-- Information given follows --

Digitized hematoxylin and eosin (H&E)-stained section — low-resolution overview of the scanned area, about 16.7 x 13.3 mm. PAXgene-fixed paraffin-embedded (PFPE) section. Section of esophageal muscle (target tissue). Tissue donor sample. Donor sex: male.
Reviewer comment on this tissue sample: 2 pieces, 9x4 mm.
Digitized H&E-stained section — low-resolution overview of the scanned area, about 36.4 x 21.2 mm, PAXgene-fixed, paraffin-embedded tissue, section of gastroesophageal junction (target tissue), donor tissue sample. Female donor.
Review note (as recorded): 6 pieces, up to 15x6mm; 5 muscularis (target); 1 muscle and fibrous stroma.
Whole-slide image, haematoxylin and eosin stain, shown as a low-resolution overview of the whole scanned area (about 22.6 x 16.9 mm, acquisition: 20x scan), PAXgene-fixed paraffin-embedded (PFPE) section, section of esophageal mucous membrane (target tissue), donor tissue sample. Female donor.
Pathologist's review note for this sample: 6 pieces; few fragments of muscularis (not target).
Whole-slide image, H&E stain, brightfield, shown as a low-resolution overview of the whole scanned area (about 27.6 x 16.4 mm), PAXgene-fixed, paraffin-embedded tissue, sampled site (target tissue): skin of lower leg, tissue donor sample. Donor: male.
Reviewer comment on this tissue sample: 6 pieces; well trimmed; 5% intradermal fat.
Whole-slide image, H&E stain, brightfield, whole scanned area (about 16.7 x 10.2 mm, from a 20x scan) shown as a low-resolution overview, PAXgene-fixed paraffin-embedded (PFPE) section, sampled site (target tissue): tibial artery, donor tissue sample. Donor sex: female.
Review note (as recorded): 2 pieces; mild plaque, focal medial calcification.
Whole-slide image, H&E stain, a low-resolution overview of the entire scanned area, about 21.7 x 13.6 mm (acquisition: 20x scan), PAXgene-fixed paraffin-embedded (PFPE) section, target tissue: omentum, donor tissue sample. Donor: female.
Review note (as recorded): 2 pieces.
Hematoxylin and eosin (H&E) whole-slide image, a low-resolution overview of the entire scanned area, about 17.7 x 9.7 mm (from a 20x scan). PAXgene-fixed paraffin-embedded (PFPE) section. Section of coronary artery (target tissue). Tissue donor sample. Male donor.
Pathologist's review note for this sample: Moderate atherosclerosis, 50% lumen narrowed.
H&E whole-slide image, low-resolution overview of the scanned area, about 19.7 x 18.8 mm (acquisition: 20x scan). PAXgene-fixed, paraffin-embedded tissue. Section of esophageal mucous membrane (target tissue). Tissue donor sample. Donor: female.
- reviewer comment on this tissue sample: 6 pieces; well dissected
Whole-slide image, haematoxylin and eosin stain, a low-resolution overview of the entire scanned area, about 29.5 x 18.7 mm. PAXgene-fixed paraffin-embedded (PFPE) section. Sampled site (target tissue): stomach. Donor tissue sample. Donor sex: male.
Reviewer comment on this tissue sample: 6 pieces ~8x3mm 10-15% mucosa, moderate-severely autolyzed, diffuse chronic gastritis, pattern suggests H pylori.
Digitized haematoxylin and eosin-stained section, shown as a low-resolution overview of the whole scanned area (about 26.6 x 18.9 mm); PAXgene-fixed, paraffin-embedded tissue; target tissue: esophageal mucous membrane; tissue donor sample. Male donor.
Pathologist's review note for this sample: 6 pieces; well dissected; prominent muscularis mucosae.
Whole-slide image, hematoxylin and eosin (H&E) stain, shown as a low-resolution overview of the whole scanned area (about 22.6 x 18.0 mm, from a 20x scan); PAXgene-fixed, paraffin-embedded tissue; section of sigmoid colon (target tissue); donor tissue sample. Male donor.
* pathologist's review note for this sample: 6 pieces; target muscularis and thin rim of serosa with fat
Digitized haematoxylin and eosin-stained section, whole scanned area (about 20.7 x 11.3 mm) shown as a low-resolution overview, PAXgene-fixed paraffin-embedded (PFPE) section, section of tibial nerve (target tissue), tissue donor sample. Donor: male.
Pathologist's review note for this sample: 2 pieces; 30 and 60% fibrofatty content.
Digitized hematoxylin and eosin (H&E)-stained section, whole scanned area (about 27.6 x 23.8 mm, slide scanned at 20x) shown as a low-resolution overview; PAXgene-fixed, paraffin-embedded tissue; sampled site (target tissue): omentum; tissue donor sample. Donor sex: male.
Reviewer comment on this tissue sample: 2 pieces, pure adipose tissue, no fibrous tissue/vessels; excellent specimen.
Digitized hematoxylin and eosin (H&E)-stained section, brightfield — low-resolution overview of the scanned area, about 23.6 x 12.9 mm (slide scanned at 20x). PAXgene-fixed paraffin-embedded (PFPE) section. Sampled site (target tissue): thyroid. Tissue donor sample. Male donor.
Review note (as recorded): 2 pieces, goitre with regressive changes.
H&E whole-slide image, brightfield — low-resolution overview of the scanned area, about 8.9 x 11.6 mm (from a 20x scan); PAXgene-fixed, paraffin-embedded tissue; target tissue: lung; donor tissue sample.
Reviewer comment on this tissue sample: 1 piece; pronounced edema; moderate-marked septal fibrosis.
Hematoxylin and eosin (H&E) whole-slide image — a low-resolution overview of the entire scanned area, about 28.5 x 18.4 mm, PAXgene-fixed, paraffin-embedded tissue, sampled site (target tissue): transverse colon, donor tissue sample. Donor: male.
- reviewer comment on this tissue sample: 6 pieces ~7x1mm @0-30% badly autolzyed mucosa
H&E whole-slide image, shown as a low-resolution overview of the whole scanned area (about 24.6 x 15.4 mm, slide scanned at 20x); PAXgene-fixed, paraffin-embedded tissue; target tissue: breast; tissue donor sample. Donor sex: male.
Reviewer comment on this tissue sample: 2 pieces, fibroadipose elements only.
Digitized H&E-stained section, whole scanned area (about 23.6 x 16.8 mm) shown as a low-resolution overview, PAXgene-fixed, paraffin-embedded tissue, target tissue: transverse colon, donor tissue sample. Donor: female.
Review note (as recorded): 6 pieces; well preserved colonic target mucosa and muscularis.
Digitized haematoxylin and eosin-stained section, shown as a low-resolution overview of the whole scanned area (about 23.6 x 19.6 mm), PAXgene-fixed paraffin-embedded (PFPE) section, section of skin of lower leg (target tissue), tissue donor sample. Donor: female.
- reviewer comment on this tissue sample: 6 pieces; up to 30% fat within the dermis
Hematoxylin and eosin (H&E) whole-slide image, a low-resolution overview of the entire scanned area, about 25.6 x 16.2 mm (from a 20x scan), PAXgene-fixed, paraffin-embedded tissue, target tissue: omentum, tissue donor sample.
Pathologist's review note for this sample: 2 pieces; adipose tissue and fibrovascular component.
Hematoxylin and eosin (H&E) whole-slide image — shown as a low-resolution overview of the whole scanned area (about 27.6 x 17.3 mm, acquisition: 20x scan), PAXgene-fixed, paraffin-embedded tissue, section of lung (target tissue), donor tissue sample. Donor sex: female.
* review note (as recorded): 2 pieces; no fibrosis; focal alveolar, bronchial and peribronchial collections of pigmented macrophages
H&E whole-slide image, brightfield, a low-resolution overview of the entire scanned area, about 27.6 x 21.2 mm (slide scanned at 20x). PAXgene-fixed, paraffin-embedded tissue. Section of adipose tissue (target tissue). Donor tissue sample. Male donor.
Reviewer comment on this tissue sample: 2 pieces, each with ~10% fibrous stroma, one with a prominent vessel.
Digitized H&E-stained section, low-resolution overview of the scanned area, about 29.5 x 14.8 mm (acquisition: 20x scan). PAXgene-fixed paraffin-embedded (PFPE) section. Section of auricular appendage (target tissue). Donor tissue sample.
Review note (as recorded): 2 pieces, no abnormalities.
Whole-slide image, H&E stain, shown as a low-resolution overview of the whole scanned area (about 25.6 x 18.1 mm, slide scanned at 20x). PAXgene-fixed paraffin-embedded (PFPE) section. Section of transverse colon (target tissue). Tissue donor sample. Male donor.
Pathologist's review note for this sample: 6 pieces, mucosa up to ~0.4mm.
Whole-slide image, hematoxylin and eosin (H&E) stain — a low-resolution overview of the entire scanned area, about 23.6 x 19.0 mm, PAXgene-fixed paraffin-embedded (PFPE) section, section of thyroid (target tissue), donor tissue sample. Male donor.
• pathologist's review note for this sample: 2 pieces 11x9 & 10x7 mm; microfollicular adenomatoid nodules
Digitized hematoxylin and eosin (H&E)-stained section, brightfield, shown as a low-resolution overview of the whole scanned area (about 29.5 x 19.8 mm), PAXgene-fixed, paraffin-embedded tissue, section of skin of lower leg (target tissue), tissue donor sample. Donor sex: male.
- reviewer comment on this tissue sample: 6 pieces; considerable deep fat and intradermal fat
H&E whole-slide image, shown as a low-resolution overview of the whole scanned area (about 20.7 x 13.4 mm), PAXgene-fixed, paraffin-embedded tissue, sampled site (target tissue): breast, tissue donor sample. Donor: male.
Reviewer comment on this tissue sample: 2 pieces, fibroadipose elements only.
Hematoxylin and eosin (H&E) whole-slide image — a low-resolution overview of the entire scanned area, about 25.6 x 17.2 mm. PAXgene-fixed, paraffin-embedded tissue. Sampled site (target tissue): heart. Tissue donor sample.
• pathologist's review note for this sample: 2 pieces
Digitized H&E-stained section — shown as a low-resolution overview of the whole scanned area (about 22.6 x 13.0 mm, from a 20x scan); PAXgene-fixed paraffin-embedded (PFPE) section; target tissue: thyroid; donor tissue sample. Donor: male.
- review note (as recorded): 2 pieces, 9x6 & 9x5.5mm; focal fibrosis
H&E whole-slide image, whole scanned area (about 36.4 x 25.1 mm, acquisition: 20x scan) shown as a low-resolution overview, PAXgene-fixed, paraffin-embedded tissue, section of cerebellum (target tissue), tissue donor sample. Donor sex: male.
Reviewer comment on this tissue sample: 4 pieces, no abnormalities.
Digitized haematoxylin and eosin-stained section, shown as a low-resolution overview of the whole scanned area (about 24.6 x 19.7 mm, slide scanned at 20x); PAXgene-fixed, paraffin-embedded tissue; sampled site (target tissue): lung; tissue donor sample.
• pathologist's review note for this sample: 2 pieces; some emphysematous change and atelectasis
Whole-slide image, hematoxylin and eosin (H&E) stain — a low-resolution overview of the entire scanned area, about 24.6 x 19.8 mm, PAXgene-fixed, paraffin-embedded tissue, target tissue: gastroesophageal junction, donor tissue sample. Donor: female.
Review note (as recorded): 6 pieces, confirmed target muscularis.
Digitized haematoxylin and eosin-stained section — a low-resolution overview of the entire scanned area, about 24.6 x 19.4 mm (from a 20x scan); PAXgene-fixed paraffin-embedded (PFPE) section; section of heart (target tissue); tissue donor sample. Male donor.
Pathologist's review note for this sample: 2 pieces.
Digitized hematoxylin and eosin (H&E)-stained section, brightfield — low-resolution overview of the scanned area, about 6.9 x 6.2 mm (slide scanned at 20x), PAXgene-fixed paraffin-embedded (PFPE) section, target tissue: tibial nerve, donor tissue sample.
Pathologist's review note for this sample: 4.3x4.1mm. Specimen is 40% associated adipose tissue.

-- Information given concluded --

What you should do
Using the records above, restate word for word the lines from the one with "of pigmented macrophages" through the one with "tissue), donor tissue sample. Male donor.", both included.

Response
* review note (as recorded): 2 pieces; no fibrosis; focal alveolar, bronchial and peribronchial collections of pigmented macrophages
H&E whole-slide image, brightfield, a low-resolution overview of the entire scanned area, about 27.6 x 21.2 mm (slide scanned at 20x). PAXgene-fixed, paraffin-embedded tissue. Section of adipose tissue (target tissue). Donor tissue sample. Male donor.
Reviewer comment on this tissue sample: 2 pieces, each with ~10% fibrous stroma, one with a prominent vessel.
Digitized H&E-stained section, low-resolution overview of the scanned area, about 29.5 x 14.8 mm (acquisition: 20x scan). PAXgene-fixed paraffin-embedded (PFPE) section. Section of auricular appendage (target tissue). Donor tissue sample.
Review note (as recorded): 2 pieces, no abnormalities.
Whole-slide image, H&E stain, shown as a low-resolution overview of the whole scanned area (about 25.6 x 18.1 mm, slide scanned at 20x). PAXgene-fixed paraffin-embedded (PFPE) section. Section of transverse colon (target tissue). Tissue donor sample. Male donor.
Pathologist's review note for this sample: 6 pieces, mucosa up to ~0.4mm.
Whole-slide image, hematoxylin and eosin (H&E) stain — a low-resolution overview of the entire scanned area, about 23.6 x 19.0 mm, PAXgene-fixed paraffin-embedded (PFPE) section, section of thyroid (target tissue), donor tissue sample. Male donor.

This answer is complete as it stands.